Officials say the activity is ideologically driven, reflecting geopolitical tensions linked to Western support for Ukraine, rather than financial motivations.
Persistent Threat from Russian-Aligned Hacktivist Groups
According to the NCSC, Russian-aligned hacktivist groups have been conducting cyber operations against UK and global organisations for several years, with activity intensifying since the Russian invasion of Ukraine. In December 2025, the NCSC co-sealed an international advisory warning that pro-Russian hacktivists were targeting government and private sector entities in NATO member states and other European countries perceived as hostile to Russia’s geopolitical interests.
One group named in the advisory, NoName057(16), has been active since March 2022 and has repeatedly launched distributed denial-of-service (DDoS) attacks against public and private sector organisations. The group has targeted government bodies and businesses across Europe, including frequent DDoS attempts against UK local government services.
NoName057(16) primarily operates through Telegram channels and has used GitHub and other repositories to host its proprietary DDoS tool, known as DDoSia. The group has also shared tactics, techniques, and procedures (TTPs) with followers to encourage participation in coordinated disruption campaigns.
The NCSC said this activity reflects an evolution in the threat landscape, with attacks increasingly extending beyond traditional IT systems to include operational technology (OT) environments. As a result, the agency is encouraging all OT owners to review mitigation measures and harden their cyber defences.
NCSC Warning on Hacktivist Attacks and Resilience Measures
The NCSC warning on hacktivist attacks stresses that organisations, particularly local authorities and operators of critical national infrastructure, should review their DoS protections and improve resilience. While DoS attacks are often technically simple, a successful incident can overwhelm key websites and online systems, preventing access to essential services and causing significant operational and financial strain.

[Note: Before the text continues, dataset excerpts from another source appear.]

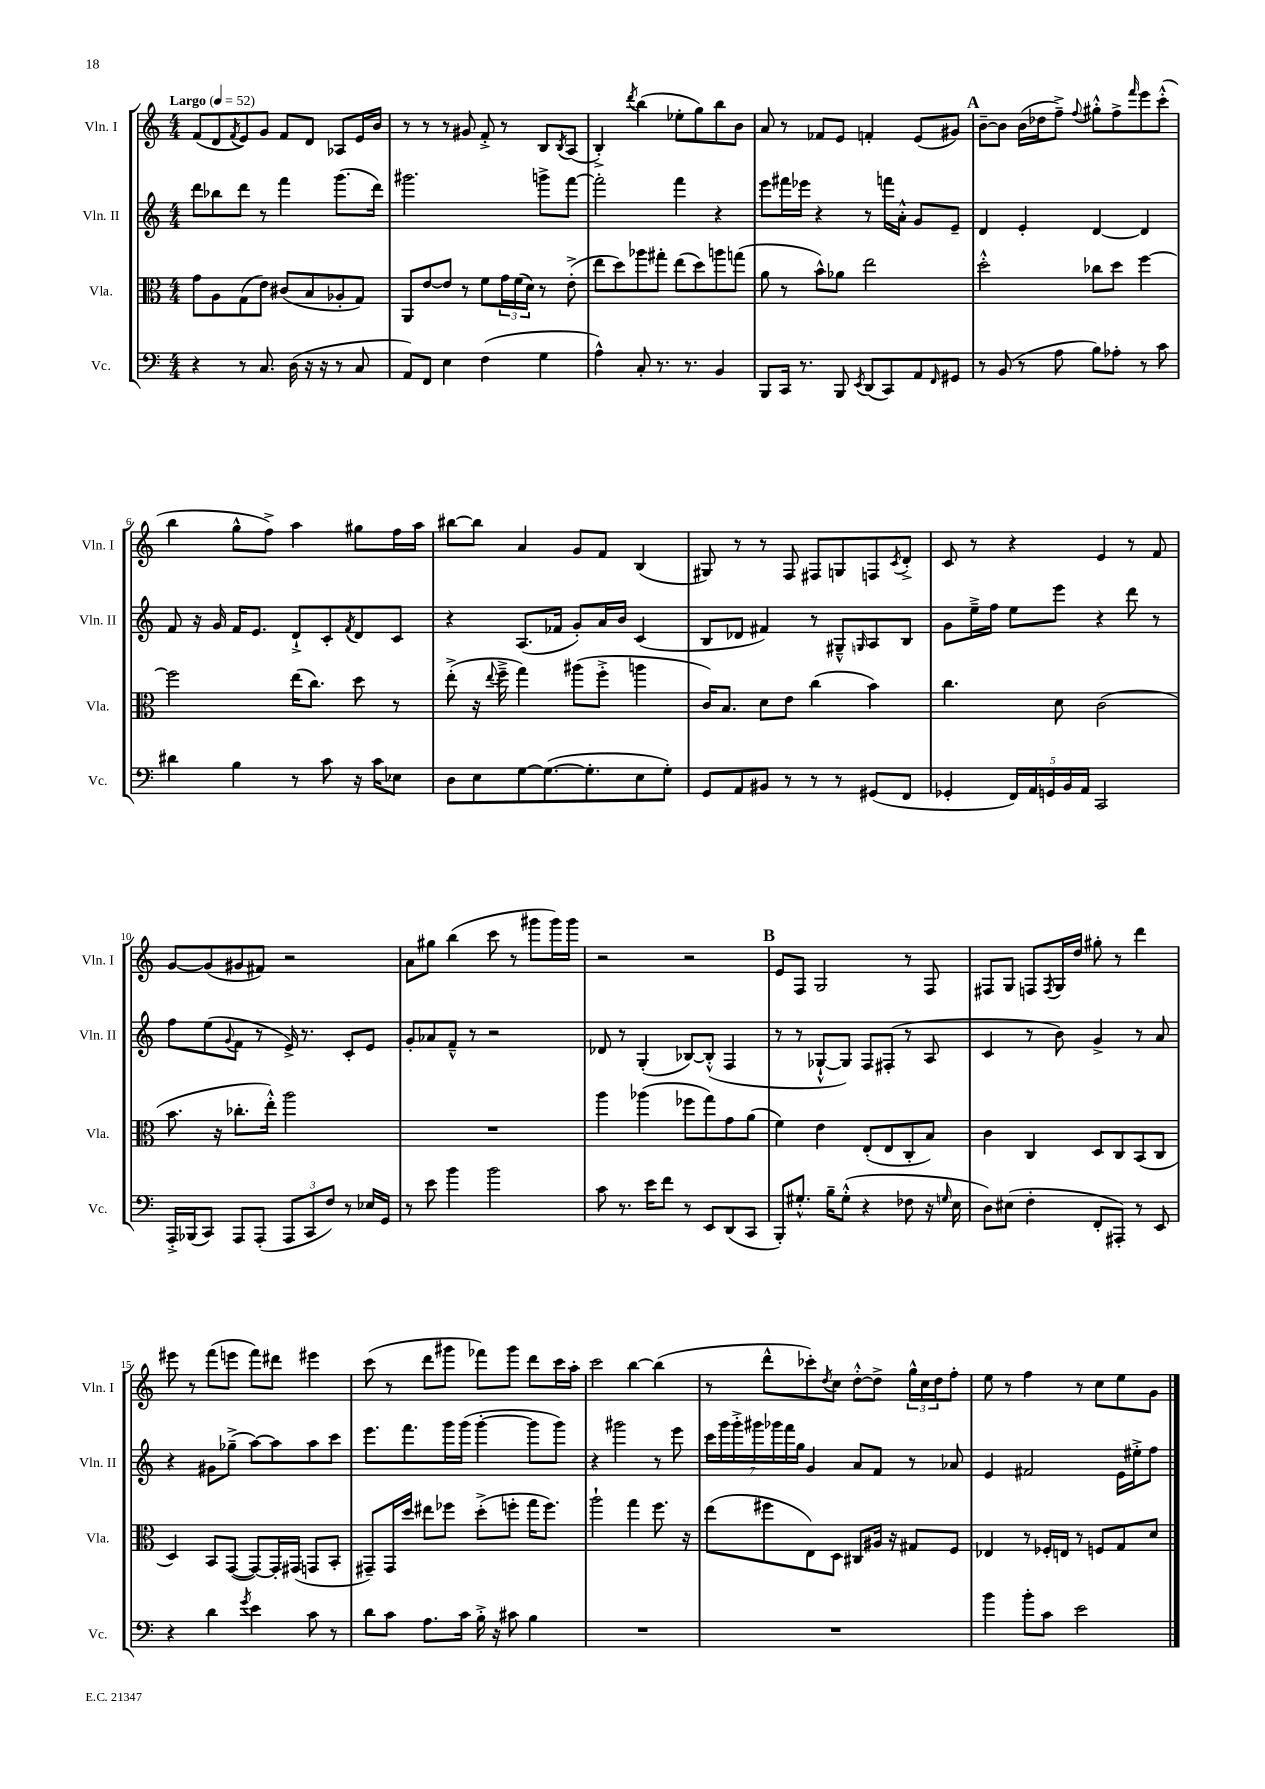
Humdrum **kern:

**kern	**kern	**kern	**kern
*part4	*part3	*part2	*part1
*staff4	*staff3	*staff2	*staff1
*I"Vc.	*I"Vla.	*I"Vln. II	*I"Vln. I
*I'Vc.	*I'Vla.	*I'Vln. II	*I'Vln. I
*clefF4	*clefC3	*clefG2	*clefG2
*k[]	*k[]	*k[]	*k[]
*M4/4	*M4/4	*M4/4	*M4/4
*MM52	*MM52	*MM52	*MM52
=1	=1	=1	=1
!	!	!	!LO:TX:a:B:t=Largo
4r	8g\L	8ddd\L	(8f/L
.	8A\	8bb-X\	8d/
.	.	.	8qf/
8r	(8G\	8ddd\J	8e/)
8.C/	8e\J)	8r	8g/J
.	(8c#X/L	4fff\	8f/L
(16D\	.	.	.
16r	8B/	.	8d/J
16r	.	.	.
8r	8A-X'/	(8.ggg\L	8A-X/L
8C/	8G/J)	.	16e/L
.	.	16ddd\Jk)	16b/JJ
=2	=2	=2	=2
8AA/L)	8AA/L	2.ggg#X\	8r
8FF/J	[8e/	.	8r
4E\	8e/J]	.	8r
.	8r	.	8g#X/
(4F\	8f\L	.	8f'^/
.	24g\L	.	8r
.	(24f\	.	.
.	24d\JJ)	.	.
4G\	8r	8gggn^\L	8B/L
.	.	.	8qB/
.	(8e'^\	[8fff\J	(8A/J
=3	=3	=3	=3
4A^^\)	8ee\L	2fff'\]	4B'^/)
.	8dd\)	.	.
.	.	.	8qddd/
8C'/	8aa-X\	.	(4bb\
8.r	8gg#X'\J	.	.
.	(8ee\L	4fff\	8ee-X'\L
8.r	.	.	.
.	8dd\)	.	8gg\)
4BB/	8aan\	4r	8bb\
.	(8ggn\J	.	8b\J
=4	=4	=4	=4
8BBB/L	8a\	8eee\L	8a/
16CC/Jk	8r	16fff#X\L	8r
8.r	.	16eee-X\JJ	.
.	8b^^\L)	4r	8f-X/L
8BBB/	8a-X\J	.	8e/J
8qEE/	.	.	.
(8DD/L	2ee\	8r	4fn'/
8CC/)	.	16fffn\LL	.
.	.	16a'^^\JJ	.
8AA/	.	8g/L	(8e/L
16qqFF/	.	.	.
8GG#X/J	.	8e~/J	8g#X/J)
!!LO:REH:place=s1:t=A
=5	=5	=5	=5
8r	2dd'^^\	4d/	[8b~\L
(8BB/	.	.	8b\J]
8r	.	4e'/	(16b\LL
.	.	.	16dd-X\J
8A\	.	.	8ff~^\J)
.	.	.	8qqff/
8B\L)	8cc-X\L	[4d/	8gg#X'^^\L
8A-X'\J	8dd\J	.	8ff^\
.	.	.	16qqfff/
8r	[4ff\	4d/]	8eee\
8c\	.	.	(8ccc'^^\J
!!LO:LB:g=z
=6	=6	=6	=6
4d#X\	2ff\]	8f/	4bb\
.	.	16r	.
.	.	16g/	.
4B\	.	16f/KL	8gg^^\L
.	.	8.e/J	.
.	.	.	8ff^\J)
8r	(16ee\KL	8d`^/L	4aa\
.	8.cc\J)	.	.
8c\	.	8c'/	.
.	.	8qf/	.
16r	8dd\	8d/	8gg#X\L
16c\KL	.	.	.
8E-X\J	8r	8c/J	16ff\L
.	.	.	16aa\JJ
=7	=7	=7	=7
8D\L	(8ee'^\	4r	[8bb#X\L
8E\	16r	.	8bb#\J]
.	8qqee/	.	.
.	16ff~^\	.	.
[8G\	4gg\)	(8.A/L	4a/
(8.G\_	.	.	.
.	.	16f-X/Jk	.
.	(8aa#X\L	8g'/L)	8g/L
8.G'\]	.	.	.
.	8ff'^\J	16a/L	8f/J
.	.	16b/JJ	.
8E\	4aan\	(4c/	(4B/
8G'\J)	.	.	.
=8	=8	=8	=8
8GG/L	16c/KL)	8B/L	8G#X/)
.	8.B/J	.	.
8AA/	.	8d-X/J	8r
8BB#X/J	8d\L	4f#X/)	8r
8r	8e\J	.	8F/
8r	(4cc\	8r	8F#X/L
8r	.	8G#X~^^/L	8Gn/
.	.	16qqGn/	.
(8GG#X/L	4b\)	8A/	8Fn/
.	.	.	8qc/
8FF/J	.	8B/J	8d'^/J
=9	=9	=9	=9
4GG-X'/	4.cc\	8g\L	8c/
.	.	16ee~^\L	8r
.	.	16ff\JJ	.
20FF/LL)	.	8ee\L	4r
20AA/	.	.	.
20GGn/	.	.	.
.	8d\	8eee\J	.
20BB/	.	.	.
20AA/JJ	.	.	.
2CC/	(2c\	4r	4e/
.	.	8ddd\	8r
.	.	8r	8f/
!!LO:LB:g=z
=10	=10	=10	=10
16AAA'^/LL	8.b\	8ff\L	[8g/L
(16BBB-X/J	.	.	.
8CC/J)	.	(8ee\	(8g/]
.	16r	.	.
.	.	8qqg/	.
8AAA/L	8.cc-X'\L	8f\J	8g#X/
(8AAA'/J	.	8r	8f#X/J)
.	16ee'^^\Jk)	.	.
12AAA/L	2aa\	16e^/)	2r
.	.	8.r	.
12CC/	.	.	.
12F/J)	.	.	.
8r	.	8c'/L	.
16E-X/LL	.	8e/J	.
16GG/JJ	.	.	.
=11	=11	=11	=11
8r	1r	8g'/L	8a\L
8e\	.	8a-X/	8gg#X\J
4b\	.	8f~^^/J	(4bb\
.	.	8r	.
2b\	.	2r	8ccc\
.	.	.	8r
.	.	.	8ggg#X\L
.	.	.	16ggg#\L)
.	.	.	16ggg#\JJ
=12	=12	=12	=12
8c\	4aa\	8d-X/	2r
8.r	.	8r	.
.	(4aa-X\	(4G'/	.
16e\KL	.	.	.
8f\J	.	.	.
8r	8ff-X\L	[8B-X/L)	2r
8EE/L	8gg\)	(8B-'^^/J]	.
(8DD/	8g\	4F/	.
8CC/J	(8a\J	.	.
!!LO:REH:place=s1:t=B
=13	=13	=13	=13
8BBB'/L)	4f\)	8r	8e/L
8.G#X'^^/J	.	8r	8F/J
.	4e\	[8G-X`^^/L	2G/
16B~\KL	.	.	.
(8G#'^^\J	.	8G-/J])	.
4r	(8E'/L	8F/L	.
.	8E/	(8F#X'/J	.
8F-X\	8C'/	8r	8r
16r	8B/J)	8A/	8F/
16qqGn/	.	.	.
16E\	.	.	.
=14	=14	=14	=14
8D\L)	4c\	4c/	8F#X/L
(8E#X\J	.	.	8G/J
4F'\	4C/	8r	8Fn/L
.	.	.	8qF/
.	.	8b\)	16G/L
.	.	.	16dd/JJ
8FF'/L	8D/L	4g^/	8gg#X'\
8AAA#X'/J)	8C/	.	8r
8r	(8BB/	8r	4ddd\
8EE/	8C/J	8a/	.
!!LO:LB:g=z
=15	=15	=15	=15
4r	4D/)	4r	8eee#X\
.	.	.	8r
4d\	8BB/L	8g#X\L	(8fff\L
.	([8GG/J	(8gg-X~^\J	8eeen\J
8qg/	.	.	.
4e\	8GG/L_)	[8aa\L)	8fff\L)
.	16GG'/L]	8aa\]	8ddd#X\J
.	(16GG#X/JJ	.	.
8c\	8GGn/L	8aa\	4eee#X\
8r	8BB'/J	8ccc\J	.
=16	=16	=16	=16
8d\L	8GG#X~/L)	8.eee\L	(8ccc\
8c\J	16GG#/L	.	8r
.	16dd/JJ	8.fff\	.
8.A\L	8ee#X\L	.	8ddd\L
.	8ff-X\J	16ggg\L	8ggg#X\J
16c\Jk	.	(16ggg\JJ	.
16B'^\	(8dd'^\L	[4ggg'\	8fff-X\L)
16r	.	.	.
8c#X\	8ffn'\J	.	8ggg#\J
4B\	16gg\KL	8ggg\L]	8ddd\L
.	8.ff\J)	.	.
.	.	8ggg\J)	16ccc\L
.	.	.	16aa'\JJ
=17	=17	=17	=17
1r	2aa`\	4r	2ccc\
.	.	2ggg#X\	.
.	4gg\	.	[4bb\
.	8.ff\	8r	(4bb\]
.	.	8eee\	.
.	16r	.	.
=18	=18	=18	=18
1r	(8ee\L	28ccc\LL	8r
.	.	28ggg\	.
.	.	28ggg'^\	.
.	.	28ggg#X\	.
.	8ff#X\	.	8ddd^^\L
.	.	28ggg-X\	.
.	.	28fff\	.
.	.	28gg\JJ	.
.	8E\)	4g/	8ccc-X'\)
.	.	.	8qdd/
.	8D\J	.	8cc\J
.	8C#X/L	8a/L	[8dd'^^\L
.	16A#X/Jk	8f/J	8dd^\J]
.	16r	.	.
.	8G#X/L	8r	24gg^^\LL
.	.	.	24cc\
.	.	.	24dd\J
.	8F/J	8a-X/	8ff'\J
=19	=19	=19	=19
4b\	4E-X/	4e/	8ee\
.	.	.	8r
8b'\L	8r	2f#X/	4ff\
8c\J	16F-X'/LL	.	.
.	16En/JJ	.	.
2e\	8r	.	8r
.	8Fn/L	.	8cc\L
.	8G/	16e\LL	8ee\
.	.	16ee#X'^\J	.
.	8d/J	8ff\J	8g\J
==	==	==	==
*-	*-	*-	*-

NCSC Director of National Resilience Jonathon Ellison said: “We continue to see Russian-aligned hacktivist groups targeting UK organisations and although denial-of-service attacks may be technically simple, their impact can be significant. By overwhelming important websites and online systems, these attacks can prevent people from accessing the essential services they depend on every day.”
He urged organisations to act quickly by reviewing and implementing the NCSC’s guidance to protect against DoS attacks and related cyber threats.
Guidance to Mitigate Denial-of-Service Attacks
As part of its advisory, the NCSC outlined practical steps organisations can take to reduce their exposure to DoS incidents. These include understanding where services may be vulnerable to resource exhaustion and clarifying whether responsibility for protection lies with internal teams or third-party suppliers.
Organisations are encouraged to strengthen upstream defences by working closely with internet service providers and cloud vendors. The NCSC recommends understanding the DoS mitigations already in place, exploring third-party DDoS protection services, deploying content delivery networks for web-based platforms, and considering multiple service providers for critical functions.
The agency also advises building systems that can scale rapidly during an attack. Cloud-native applications can be automatically scaled using provider APIs, while private data centres can deploy modern virtualisation, provided spare capacity is available.
Preparing for and Responding to Attacks
The advisory highlights the importance of a clear response plan that allows services to continue operating, even in a degraded state. Recommended measures include graceful degradation, retaining administrative access during an attack, adapting to changing attacker tactics, and maintaining scalable fallback options for essential services.
Testing and monitoring are also central to resilience. The NCSC encourages organisations to test their defences to understand the volume and types of attacks they can withstand, and to deploy monitoring tools that can detect incidents early and support real-time analysis.
Broader Context and Ongoing Threat
This is not the first time the NCSC has called out malicious activity from Russian-aligned groups. In 2023, it warned of heightened risks from state-aligned adversaries following Russia’s invasion of Ukraine. The agency says the latest activity remains ideologically motivated and is carried out outside direct state control.
Organisations are also being encouraged to engage with the NCSC’s heightened cyber threat reporting and information-sharing channels. Officials say building resilience now is critical as Russian-aligned hacktivist groups continue to test the UK’s digital infrastructure through persistent and disruptive campaigns.